Test anxiety is about feeling like you have no control over your predicament. What are the best ways to overcome it?
The world we live in is full of sources of anxiety. Most of these anxieties come and go depending on the situation that we’re in, and they, fortunately, don’t have long-term effects on our lives. One anxiety, however, does: That’s test anxiety.
What Is Test Anxiety and Why It Occurs
Whether we like it or not, much of our lives are determined by the institutions that we enter. And one of the most common ways of assessing abilities is the standardized test. Entrance tests, in particular, are extremely stressful. Tests like the LSAT and MCAT directly influence whether you get to fulfill your dreams or settle for second-best.
It’s a bitter pill to swallow, that’s true. But so is the fact that standardized testing is the best tool for determining proficiency that’s currently at our disposal. It’s not likely that there will be a replacement any time soon, as it would be costly and impractical for universities to assess students another way.
Test anxiety is characterized by the sense of having no control over your predicament. Biologically, prior to an exam (or really, any stressful situation), the body releases a hormone called “adrenaline”. This aims to help you enter into a fight or flight response more effectively. However, in some people, the feeling of anxiety can become so intense that it becomes utterly impossible to focus on the task at hand.
This also explains why some people are “frozen in fear” during stressful situations. Symptoms of anxiety include profuse sweating, nausea, and shaky hands. Test anxiety has also been found to cause depression, low self-esteem, anger, and a sense of hopelessness.
In essence, all types of anxiety happen when the body is so overloaded with various stimuli that the person simply cannot keep up with the input that the body is receiving.

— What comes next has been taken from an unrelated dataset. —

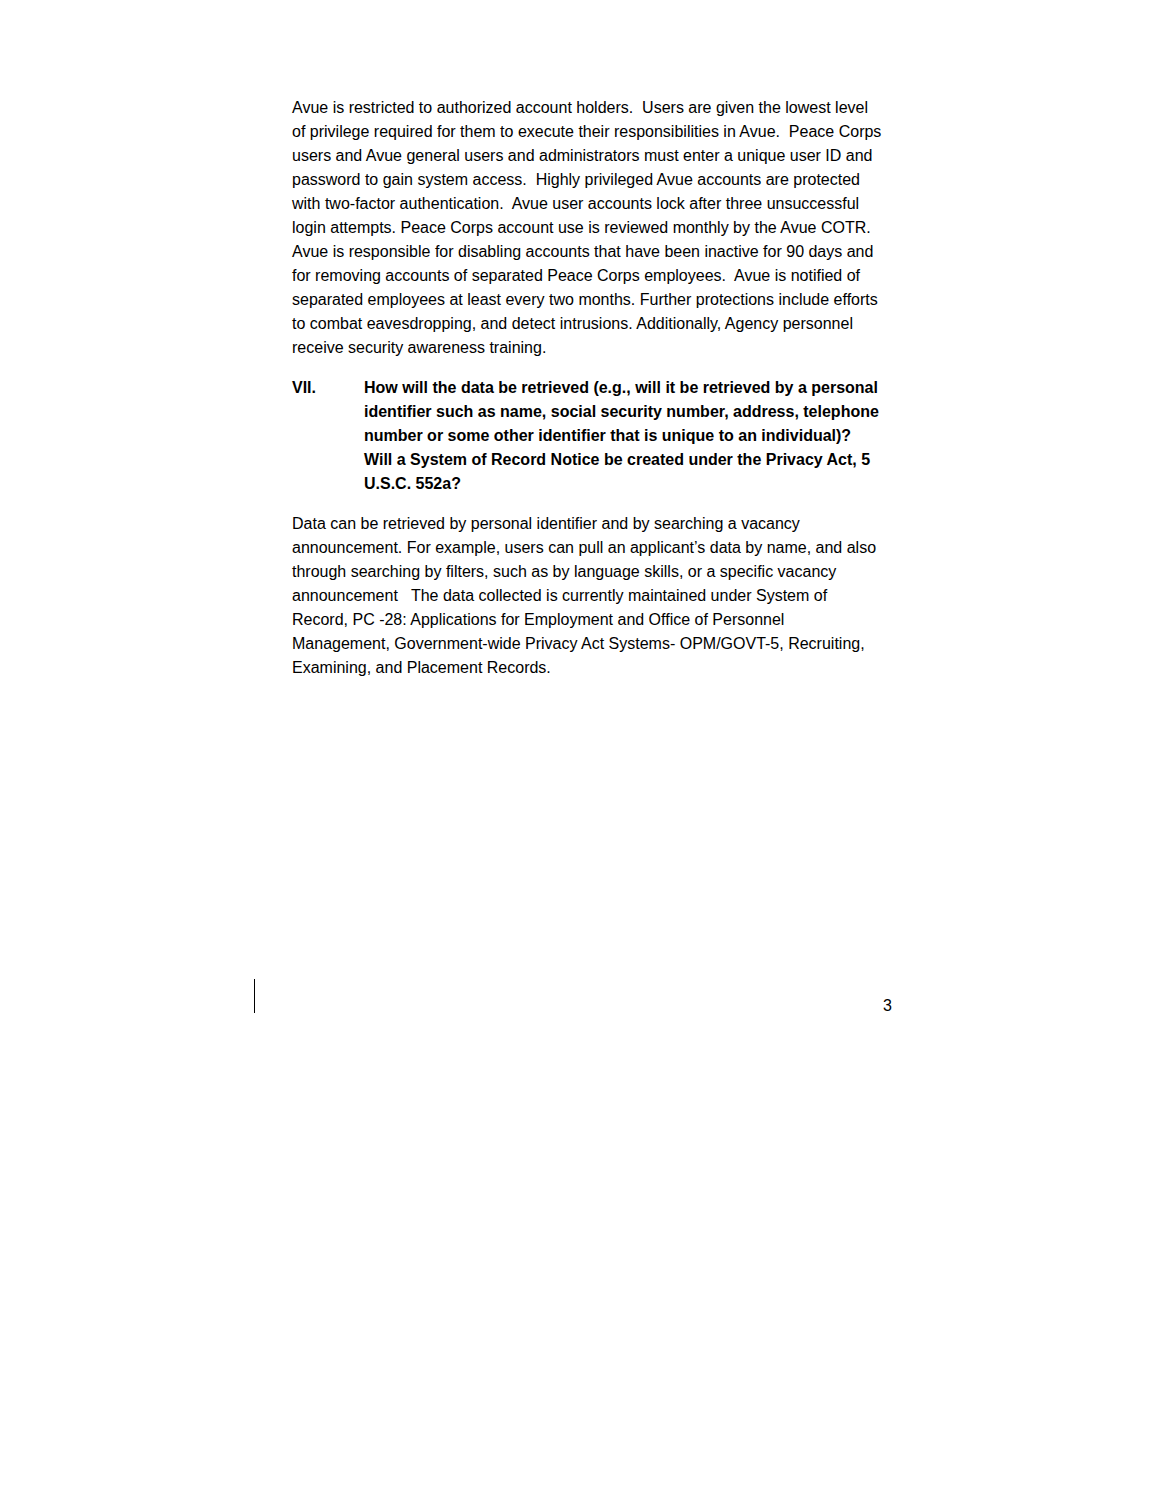Avue is restricted to authorized account holders. Users are given the lowest level of privilege required for them to execute their responsibilities in Avue. Peace Corps users and Avue general users and administrators must enter a unique user ID and password to gain system access. Highly privileged Avue accounts are protected with two-factor authentication. Avue user accounts lock after three unsuccessful login attempts. Peace Corps account use is reviewed monthly by the Avue COTR. Avue is responsible for disabling accounts that have been inactive for 90 days and for removing accounts of separated Peace Corps employees. Avue is notified of separated employees at least every two months. Further protections include efforts to combat eavesdropping, and detect intrusions. Additionally, Agency personnel receive security awareness training.
VII.
How will the data be retrieved (e.g., will it be retrieved by a personal identifier such as name, social security number, address, telephone number or some other identifier that is unique to an individual)? Will a System of Record Notice be created under the Privacy Act, 5 U.S.C. 552a?
Data can be retrieved by personal identifier and by searching a vacancy announcement. For example, users can pull an applicant’s data by name, and also through searching by filters, such as by language skills, or a specific vacancy announcement The data collected is currently maintained under System of Record, PC -28: Applications for Employment and Office of Personnel Management, Government-wide Privacy Act Systems- OPM/GOVT-5, Recruiting, Examining, and Placement Records.
3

How to Overcome Test Anxiety
Luckily, there are a lot of ways to overcome test anxiety. Here are some of them that have been successfully used by stressed testers…
Rest and Nutrition
The body runs on finite resources. It also needs rest in order to function at optimal levels. You don’t want anything to distract you during your test, so get enough rest and eat enough food before heading out to take the test. Alertness and focus are key to being able to remember things from previous readings.
While preparation does not guarantee success, it does offer the reassurance of confidence. Reading in advance, getting help from a professional tutor, like an MCAT tutor (or whichever tutor is appropriate for your test), or even preparing what you’re going to wear, eat, and bring. All these habits and many others will help you develop a sense of readiness.
The thing about preparation is that the more you prepare, the more confident you’re going to be. Being able to visualize a scenario before it actually happens also helps give you a sense of familiarity with what might happen when it does happen. Psychologically, familiarity is the earliest form of comfort that we get acquainted with as its roots go as far back as infancy.
Getting to the testing site on time not only bypasses the anxiety of having to catch up with your fellow testers—and earning the ire of the proctor—but it also grants you a few moments of solace. You’ll need this time in order to collect yourself and to mentally prepare for the task at hand. This brief moment of meditation is important, as it helps you set your mind to focus on the test.
Focus is easily the most important aspect of being able to overcome your test anxiety. And while saying this doesn’t exactly inspire a sense of calmness on its own, it is an active stance that you need to take during your exam. Though it’s one thing to not let anything bother you (ignoring outside variables), it’s another thing to actively dedicate your attention to the task at hand.
You are not necessarily required to finish the test quickly. However, with focus, you are also able to prompt your body to secrete adrenaline. This, in turn, amps up your body’s performance during a test. And as a bonus, finishing your test early allows you to browse over your previous answers.
Scientifically, the first step to overcoming test anxiety is by acknowledging that you have it. This way, you are able to determine that there is indeed a problem. You are then able to find the best possible solution for it. So, whether or not you fall victim to test anxiety depends entirely on you. Prepare, learn, and build your future with the tools and talents you have. May these bits of information guide you well.